**** Working data
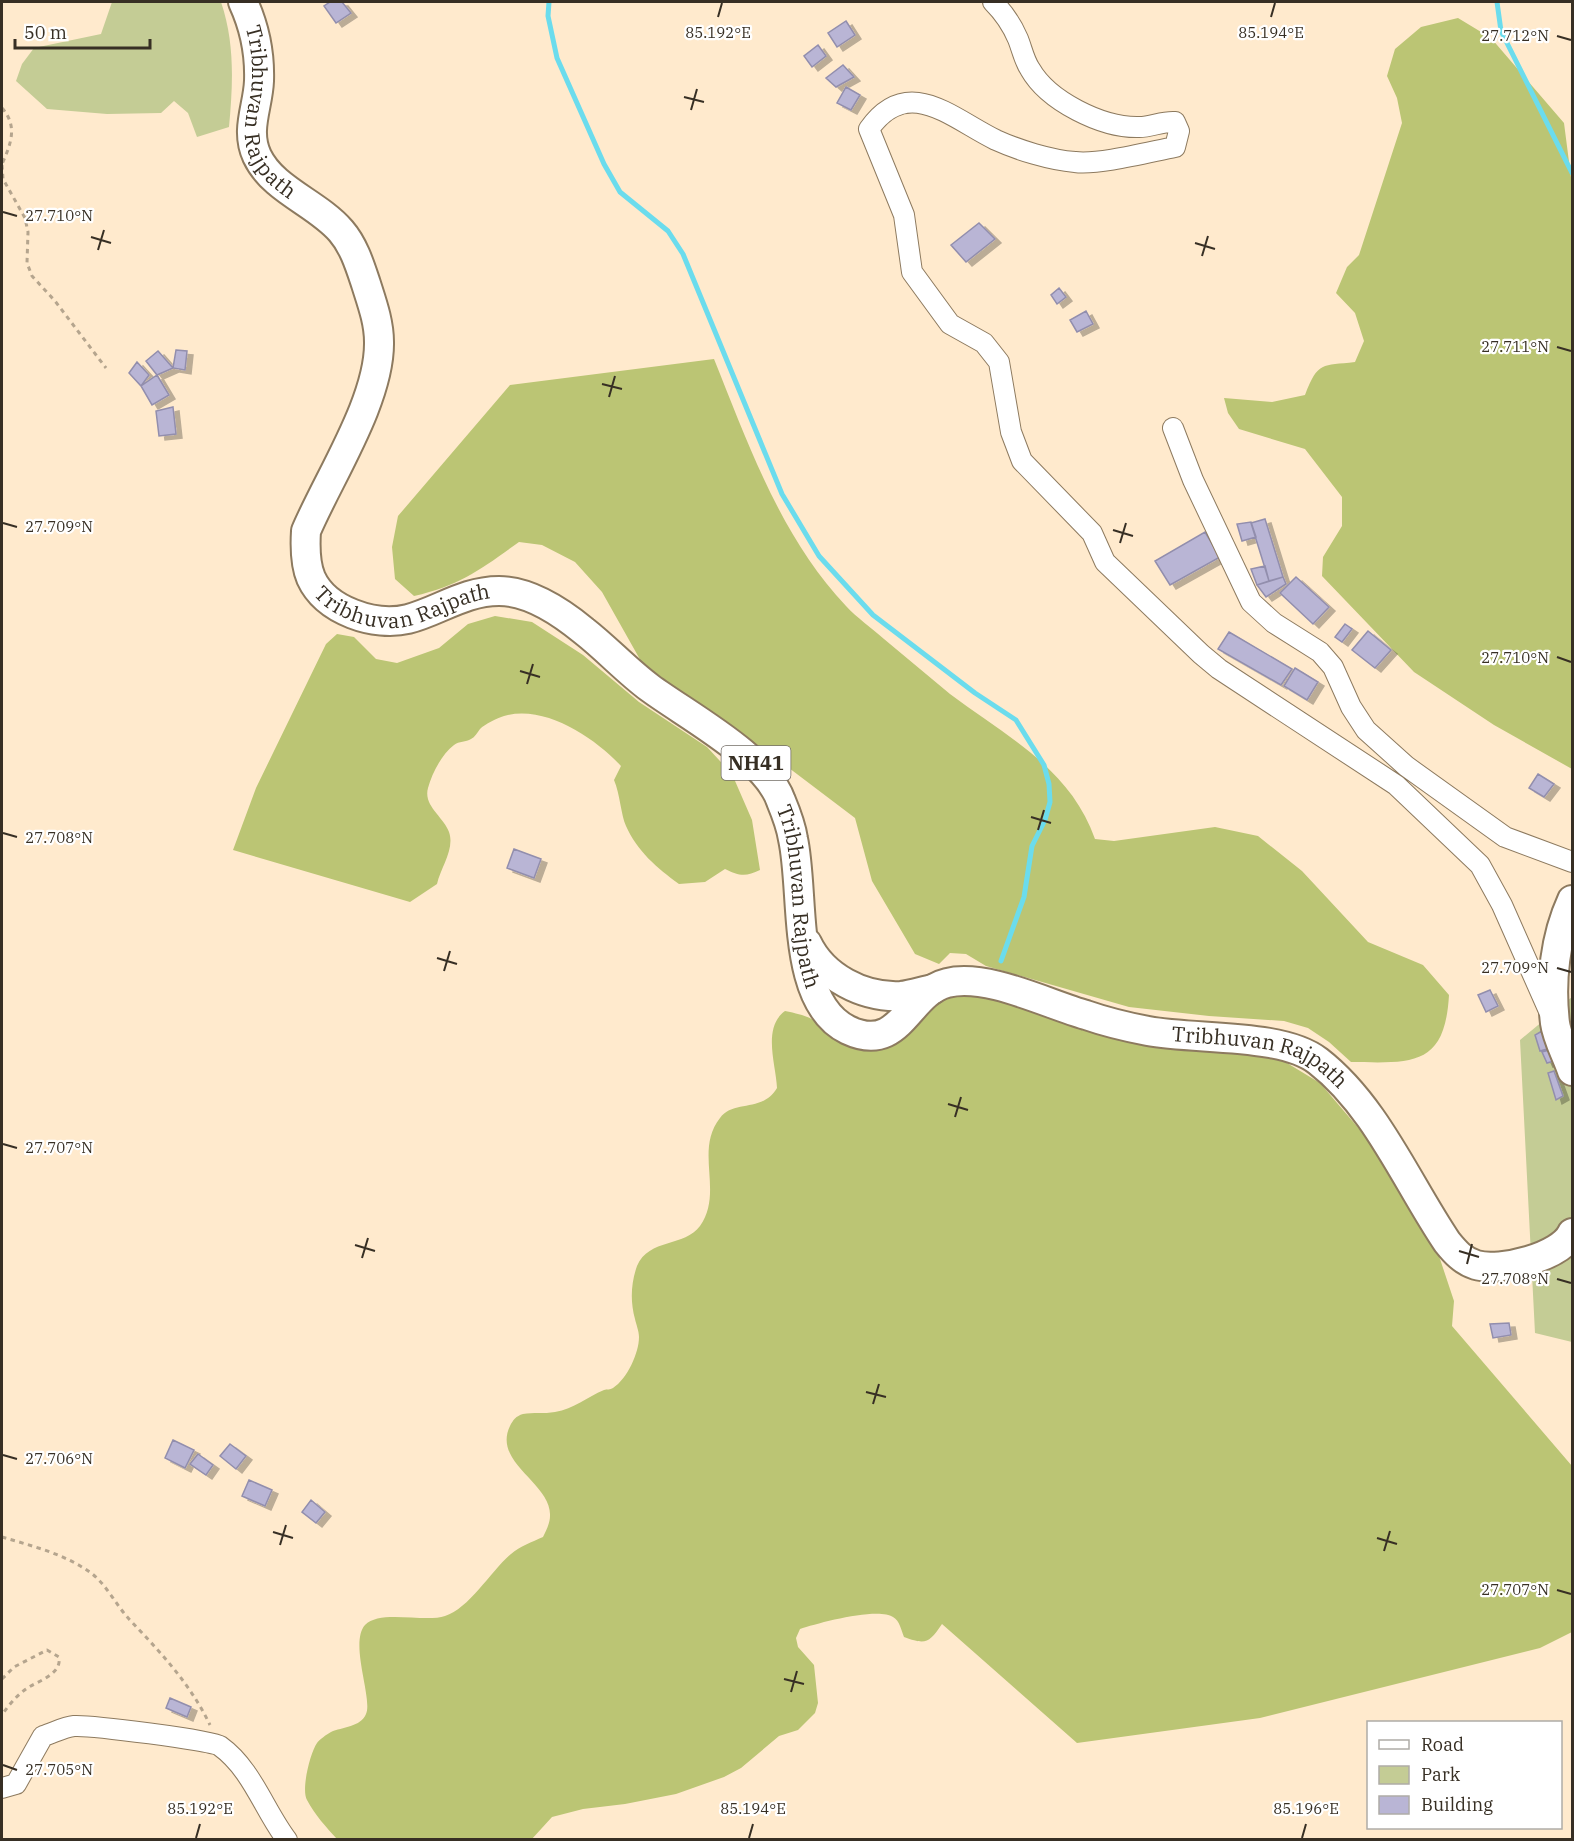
<svg xmlns="http://www.w3.org/2000/svg" width="1574" height="1841" font-family="'IBM Plex Serif',serif">
<style>
.green{fill:#c4cc95}
.forest{fill:#bbc574}
.lines{fill:none;stroke-linecap:round;stroke-linejoin:round}
.stream{stroke:#6bdced;stroke-width:5}
.building{fill:#b9b5d5;stroke:#928ead;stroke-width:1.5;filter:url(#shadow)}
.minor-casing{stroke:#8d7a5f;stroke-width:22}
.highway-casing{stroke:#8d7a5f;stroke-width:32}
.path{stroke:#b5a58e;stroke-width:3;stroke-dasharray:4.5 4.5;stroke-linecap:butt}
.minor{stroke:#fff;stroke-width:20}
.highway{stroke:#fff;stroke-width:28}
.ticks{fill:none;stroke:#372f24;stroke-width:2}
.labels{text-anchor:middle;stroke-width:4.5;stroke-linejoin:round;paint-order:stroke}
.shield{fill:#fff;stroke:#736d66;stroke-width:1.5}
.shield-label{font-size:20px;font-weight:bold;fill:#372f24}
.street-label{font-size:21px;fill:#372f24;stroke:#fff}
.ticks-label{font-size:15px;text-anchor:middle;fill:#372f24;stroke:#fff;stroke-width:4.5;stroke-linejoin:round;paint-order:stroke}
</style>
<defs>
<filter id="shadow"><feDropShadow dx="6" dy="4" stdDeviation="0" flood-color="#0004"/></filter>
</defs>
<rect width="100%" height="100%" fill="#ffeacd"/>
<path class="green" d="M112,2H221C235,43 233,84 229,127L197,137L188,113L174,101L161,113L107,114L47,109L16,81L22,64L34,48L101,34Z
M1572,997V1342L1535,1333L1520,1040Z"/>
<path class="forest" d="M1458,18L1491,38L1564,123L1572,185V769L1494,725L1414,672L1322,576L1323,557L1342,526V497L1305,449L1239,429L1228,413L1224,398L1272,402L1305,395C1318,361 1322,366 1355,362L1364,341L1355,313L1336,293L1347,267L1359,255L1402,123L1397,98L1387,76L1395,49L1421,27Z
M714,359C749,446 781,537 846,606C857,618 872,628 884,639C906,657 928,676 950,694C1007,737 1070,768 1095,839L1114,841L1215,827L1258,836L1302,871L1368,942L1423,965L1449,995C1445,1067 1412,1063 1351,1062L1329,1042L1308,1028L1284,1021L1209,1016L1129,1007L986,966L966,954L950,953L939,964L915,954L872,881L855,818L789,768L671,689L642,663L602,592L575,562L542,545L519,542C481,569 461,585 414,596L395,579L392,547L398,516L510,385Z
M495,616L532,622L583,655L639,702L707,747L732,774L752,820L760,870C746,877 739,876 725,869L705,882L679,884C657,868 637,851 626,826C621,815 620,794 614,780L621,766C595,738 545,704 504,716C497,718 485,724 480,729C477,733 475,737 471,739C466,742 459,741 454,745C442,754 432,773 428,788C423,806 444,817 449,832C455,849 441,867 437,884L410,902L233,850L256,788L326,644L337,634L354,637L376,659L397,663L439,648L468,624Z
M971,994L1282,1060L1320,1083L1378,1151L1436,1247L1454,1301L1452,1326L1572,1466V1632L1540,1648L1260,1718L1077,1743L942,1624C929,1643 926,1645 904,1637C901,1630 900,1621 893,1617C878,1607 818,1623 800,1629L796,1638L798,1647L814,1665L818,1703L815,1713L798,1730L779,1736L741,1768L724,1777L676,1794L625,1804L583,1809L552,1817L531,1840L337,1839C326,1827 315,1815 307,1800C301,1790 310,1753 317,1743C319,1740 327,1734 331,1732C342,1727 361,1727 366,1714C373,1699 349,1643 365,1625C380,1609 425,1623 445,1616C469,1609 491,1571 511,1554C520,1546 532,1542 543,1537C546,1531 550,1523 550,1516C552,1483 492,1463 510,1426C513,1420 516,1416 523,1414C533,1412 544,1414 555,1412C574,1409 587,1397 604,1390C607,1389 610,1390 613,1388C627,1379 639,1353 639,1337C639,1331 636,1324 635,1319C630,1301 631,1283 637,1266C649,1238 685,1247 700,1226C724,1192 694,1151 720,1118C734,1099 762,1113 777,1088C776,1064 762,1028 785,1011C809,1016 817,1019 835,1037L940,998Z"/>
<g class="lines">
<path class="stream" d="M549,2L548,16L557,58L604,164L620,192L668,231L683,254L782,494L819,556L873,615L975,693L1016,720L1044,765L1049,784L1050,802L1045,820L1032,846L1024,897L1001,961
M1497,2L1501,31L1572,173"/>
</g>
<path class="building" d="M330,2H342L351,13L336,23L324,6Z
M846,21L855,35L837,47L828,33Z
M818,45L826,56L812,67L804,56Z
M843,65L854,77L836,87L826,78Z
M846,87L860,95L851,110L837,103Z
M979,223L995,239L966,262L951,245Z
M1059,288L1066,297L1057,304L1051,295Z
M1086,311L1093,324L1077,332L1070,320Z
M176,350L187,351L185,370L173,368Z
M158,351L173,368L157,375L146,361Z
M137,362L149,375L141,386L129,373Z
M157,375L169,395L152,405L141,386Z
M173,407L176,434L159,436L156,411Z
M1265,519L1283,577L1269,581L1251,523Z
M1251,522L1256,537L1242,541L1237,524Z
M1205,532L1220,557L1170,585L1155,561Z
M1265,566L1269,581L1257,585L1251,569Z
M1283,577L1286,584L1266,597L1257,585Z
M1296,577L1329,607L1313,624L1280,593Z
M1345,624L1352,629L1342,642L1335,637Z
M1368,631L1391,650L1375,668L1352,650Z
M1229,632L1292,669L1281,685L1218,649Z
M1295,668L1318,682L1307,700L1284,686Z
M1538,774L1554,784L1544,797L1529,788Z
M514,849L541,859L534,878L507,868Z
M1490,990L1498,1006L1486,1012L1478,995Z
M1542,1031L1547,1049L1540,1051L1535,1035Z
M1549,1050L1554,1061L1547,1063L1542,1052Z
M1554,1071L1563,1096L1556,1100L1548,1073Z
M1509,1323L1511,1335L1493,1338L1490,1324Z
M173,1440L194,1450L185,1468L165,1458Z
M230,1444L246,1456L236,1469L220,1456Z
M198,1454L213,1465L206,1475L190,1464Z
M249,1480L272,1490L265,1506L242,1496Z
M311,1500L325,1512L316,1523L302,1512Z
M170,1698L191,1707L187,1717L166,1708Z"/>
<g class="lines">
<g class="minor-casing">
<path id="minor" d="M993,2C1003,12 1012,25 1018,39C1022,49 1024,60 1030,69C1048,101 1102,128 1139,127C1152,127 1162,121 1175,122L1179,131L1175,147C1149,152 1099,165 1075,162C1050,160 1018,150 996,140C951,118 908,74 869,129L904,215L912,272L950,324L984,343L999,362L1011,432L1022,461L1092,533L1105,562L1201,654L1219,669L1396,785L1480,865L1502,905L1549,1011
M1173,428L1193,480L1251,602L1274,623L1320,652L1333,667L1351,707L1366,730L1406,766L1505,837L1572,862
M2,1788L16,1784L43,1736C53,1733 64,1727 74,1726C90,1725 211,1740 220,1746C252,1769 264,1810 287,1840"/>
</g>
<g class="highway-casing">
<g id="highway">
<path id="s1" d="M243,2C255,28 260,52 259,81C258,107 245,130 257,156C273,190 317,203 341,231C354,246 360,266 366,284C372,303 379,322 379,342C380,400 329,477 306,531C305,547 305,564 311,578C326,611 375,627 408,619C439,611 464,591 499,591C529,591 561,612 584,631C607,649 627,671 650,688C688,716 766,757 781,801C786,813 791,826 793,839C805,893 790,1002 848,1030C901,1055 907,993 947,983C987,973 1047,1004 1086,1015C1106,1022 1127,1027 1148,1031C1196,1040 1282,1033 1318,1061C1376,1106 1407,1183 1447,1242C1455,1252 1463,1261 1476,1265C1500,1272 1561,1257 1572,1233"/>
<path d="M1572,900C1555,937 1550,981 1555,1023C1557,1038 1567,1056 1572,1071"/>
<path d="M807,943C823,977 863,998 901,996C911,995 923,991 933,989"/>
</g>
</g>
<path class="path" d="M2,108C18,126 11,144 2,164
M2,165L3,179L25,218L28,232L27,263L32,276L55,301L106,368
M2,1537C32,1546 65,1554 91,1573C106,1584 116,1605 129,1619C160,1652 190,1683 210,1725
M2,1679L14,1667L47,1650L59,1657C62,1675 37,1681 26,1689C16,1696 8,1706 2,1715"/>
<use href="#minor" class="minor"/>
<use href="#highway" class="highway"/>
</g>
<path class="ticks" d="M718,17L722,3M1271,17L1275,3M1557,36L1571,40M684,97L704,102M691,110L697,89M3,212L17,216M91,237L111,243M1195,243L1215,249M98,250L104,230M1202,256L1208,236M1557,347L1571,351M602,384L622,389M609,397L615,376M3,523L17,527M1113,530L1133,536M1120,543L1126,523M1557,657L1571,662M520,671L540,677M527,684L533,664M1031,817L1051,823M1038,830L1044,810M3,833L17,837M437,958L457,964M1557,968L1571,972M444,971L450,951M948,1104L968,1110M955,1117L961,1097M3,1144L17,1148M355,1245L375,1251M1459,1251L1479,1257M362,1258L368,1238M1467,1264L1472,1244M1557,1279L1571,1283M866,1392L886,1397M873,1404L879,1384M3,1455L17,1459M273,1532L293,1538M1377,1538L1397,1544M280,1545L286,1525M1384,1551L1390,1531M1557,1590L1571,1594M784,1679L804,1684M791,1692L797,1671M3,1765L17,1770M196,1838L200,1824M749,1838L753,1824M1302,1838L1306,1824"/>
<g class="labels">
<rect class="shield" x="721.5" y="746" width="69" height="34" rx="4.5"/>
<g class="shield-label">
<text x="756" y="770">NH41</text>
</g>
<g class="street-label">
<text dy="7" stroke="none"><textPath href="#s1" startOffset="118">Tribhuvan Rajpath</textPath></text>
<text dy="7" stroke="none"><textPath href="#s1" startOffset="748">Tribhuvan Rajpath</textPath></text>
<text dy="7" stroke="none"><textPath href="#s1" startOffset="1306">Tribhuvan Rajpath</textPath></text>
<text dy="7" stroke="none"><textPath href="#s1" startOffset="1899">Tribhuvan Rajpath</textPath></text>
</g>
</g>
<g class="ticks-label">
<text x="718" y="38">85.192°E</text>
<text x="1271" y="38">85.194°E</text>
<text x="1515" y="41">27.712°N</text>
<text x="59" y="221">27.710°N</text>
<text x="1515" y="352">27.711°N</text>
<text x="59" y="532">27.709°N</text>
<text x="1515" y="663">27.710°N</text>
<text x="59" y="843">27.708°N</text>
<text x="1515" y="973">27.709°N</text>
<text x="59" y="1153">27.707°N</text>
<text x="1515" y="1284">27.708°N</text>
<text x="59" y="1464">27.706°N</text>
<text x="1515" y="1595">27.707°N</text>
<text x="59" y="1775">27.705°N</text>
<text x="200" y="1814">85.192°E</text>
<text x="753" y="1814">85.194°E</text>
<text x="1306" y="1814">85.196°E</text>
</g>
<rect width="1574" height="1841" fill="none" stroke="#372f24" stroke-width="6"/>
<rect x="1367" y="1721" width="195" height="108" fill="#ffffff" stroke="#afaca7" stroke-width="1.5"/>
<rect x="1379" y="1740" width="30" height="9" fill="#ffffff" stroke="#afaca7" stroke-width="1.5"/>
<text x="1421" y="1751" font-size="18" fill="#372f24">Road</text>
<rect x="1379" y="1766" width="30" height="18" fill="#c4cc95" stroke="#afaca7" stroke-width="1.5"/>
<text x="1421" y="1781" font-size="18" fill="#372f24">Park</text>
<rect x="1379" y="1796" width="30" height="18" fill="#b9b5d5" stroke="#afaca7" stroke-width="1.5"/>
<text x="1421" y="1811" font-size="18" fill="#372f24">Building</text>
<path d="M15 39v9h135v-9" fill="none" stroke="#372f24" stroke-width="3"/>
<text x="24" y="39" font-size="18" fill="#372f24" stroke="#ffffff" stroke-width="4.5" paint-order="stroke">50 m</text>
</svg>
********
* _Work task_
Using the records above, pull out each line where the word "Rajpath" occurs.

* _Solution for this task_
<text dy="7" stroke="none"><textPath href="#s1" startOffset="118">Tribhuvan Rajpath</textPath></text>
<text dy="7" stroke="none"><textPath href="#s1" startOffset="748">Tribhuvan Rajpath</textPath></text>
<text dy="7" stroke="none"><textPath href="#s1" startOffset="1306">Tribhuvan Rajpath</textPath></text>
<text dy="7" stroke="none"><textPath href="#s1" startOffset="1899">Tribhuvan Rajpath</textPath></text>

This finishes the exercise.